DIRECTIVE>
Return each line of the data below verbatim, without changing any character.

————

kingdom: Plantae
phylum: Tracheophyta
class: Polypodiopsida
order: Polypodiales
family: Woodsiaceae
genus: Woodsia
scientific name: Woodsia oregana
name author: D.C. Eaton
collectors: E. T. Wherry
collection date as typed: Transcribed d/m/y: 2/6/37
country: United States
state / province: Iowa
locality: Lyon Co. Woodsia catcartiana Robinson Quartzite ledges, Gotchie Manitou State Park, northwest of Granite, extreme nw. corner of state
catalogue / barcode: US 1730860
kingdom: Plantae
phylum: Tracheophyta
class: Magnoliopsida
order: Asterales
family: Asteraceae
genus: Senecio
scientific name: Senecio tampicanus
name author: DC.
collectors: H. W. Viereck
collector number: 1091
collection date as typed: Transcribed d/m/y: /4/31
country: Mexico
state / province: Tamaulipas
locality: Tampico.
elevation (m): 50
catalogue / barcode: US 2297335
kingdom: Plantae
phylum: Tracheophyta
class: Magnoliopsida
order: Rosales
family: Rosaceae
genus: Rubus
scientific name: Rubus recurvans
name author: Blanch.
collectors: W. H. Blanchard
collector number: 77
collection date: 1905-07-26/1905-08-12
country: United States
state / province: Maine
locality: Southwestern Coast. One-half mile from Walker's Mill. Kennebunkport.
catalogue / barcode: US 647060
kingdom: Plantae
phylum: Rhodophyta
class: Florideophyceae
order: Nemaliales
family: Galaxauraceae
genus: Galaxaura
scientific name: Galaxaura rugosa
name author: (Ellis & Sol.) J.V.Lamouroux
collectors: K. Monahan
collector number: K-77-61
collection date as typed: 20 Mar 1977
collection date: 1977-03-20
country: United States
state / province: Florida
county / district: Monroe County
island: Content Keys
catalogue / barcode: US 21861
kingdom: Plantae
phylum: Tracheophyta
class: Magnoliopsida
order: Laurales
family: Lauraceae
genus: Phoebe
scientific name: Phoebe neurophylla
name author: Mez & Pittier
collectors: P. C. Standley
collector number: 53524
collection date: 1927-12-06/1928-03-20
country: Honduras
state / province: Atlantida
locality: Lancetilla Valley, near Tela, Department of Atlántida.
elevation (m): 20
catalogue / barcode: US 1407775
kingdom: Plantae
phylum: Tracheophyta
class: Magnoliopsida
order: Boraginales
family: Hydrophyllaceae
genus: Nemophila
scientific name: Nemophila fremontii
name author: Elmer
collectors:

————

OUTPUT OF THE TASK>
kingdom: Plantae
phylum: Tracheophyta
class: Polypodiopsida
order: Polypodiales
family: Woodsiaceae
genus: Woodsia
scientific name: Woodsia oregana
name author: D.C. Eaton
collectors: E. T. Wherry
collection date as typed: Transcribed d/m/y: 2/6/37
country: United States
state / province: Iowa
locality: Lyon Co. Woodsia catcartiana Robinson Quartzite ledges, Gotchie Manitou State Park, northwest of Granite, extreme nw. corner of state
catalogue / barcode: US 1730860
kingdom: Plantae
phylum: Tracheophyta
class: Magnoliopsida
order: Asterales
family: Asteraceae
genus: Senecio
scientific name: Senecio tampicanus
name author: DC.
collectors: H. W. Viereck
collector number: 1091
collection date as typed: Transcribed d/m/y: /4/31
country: Mexico
state / province: Tamaulipas
locality: Tampico.
elevation (m): 50
catalogue / barcode: US 2297335
kingdom: Plantae
phylum: Tracheophyta
class: Magnoliopsida
order: Rosales
family: Rosaceae
genus: Rubus
scientific name: Rubus recurvans
name author: Blanch.
collectors: W. H. Blanchard
collector number: 77
collection date: 1905-07-26/1905-08-12
country: United States
state / province: Maine
locality: Southwestern Coast. One-half mile from Walker's Mill. Kennebunkport.
catalogue / barcode: US 647060
kingdom: Plantae
phylum: Rhodophyta
class: Florideophyceae
order: Nemaliales
family: Galaxauraceae
genus: Galaxaura
scientific name: Galaxaura rugosa
name author: (Ellis & Sol.) J.V.Lamouroux
collectors: K. Monahan
collector number: K-77-61
collection date as typed: 20 Mar 1977
collection date: 1977-03-20
country: United States
state / province: Florida
county / district: Monroe County
island: Content Keys
catalogue / barcode: US 21861
kingdom: Plantae
phylum: Tracheophyta
class: Magnoliopsida
order: Laurales
family: Lauraceae
genus: Phoebe
scientific name: Phoebe neurophylla
name author: Mez & Pittier
collectors: P. C. Standley
collector number: 53524
collection date: 1927-12-06/1928-03-20
country: Honduras
state / province: Atlantida
locality: Lancetilla Valley, near Tela, Department of Atlántida.
elevation (m): 20
catalogue / barcode: US 1407775
kingdom: Plantae
phylum: Tracheophyta
class: Magnoliopsida
order: Boraginales
family: Hydrophyllaceae
genus: Nemophila
scientific name: Nemophila fremontii
name author: Elmer
collectors:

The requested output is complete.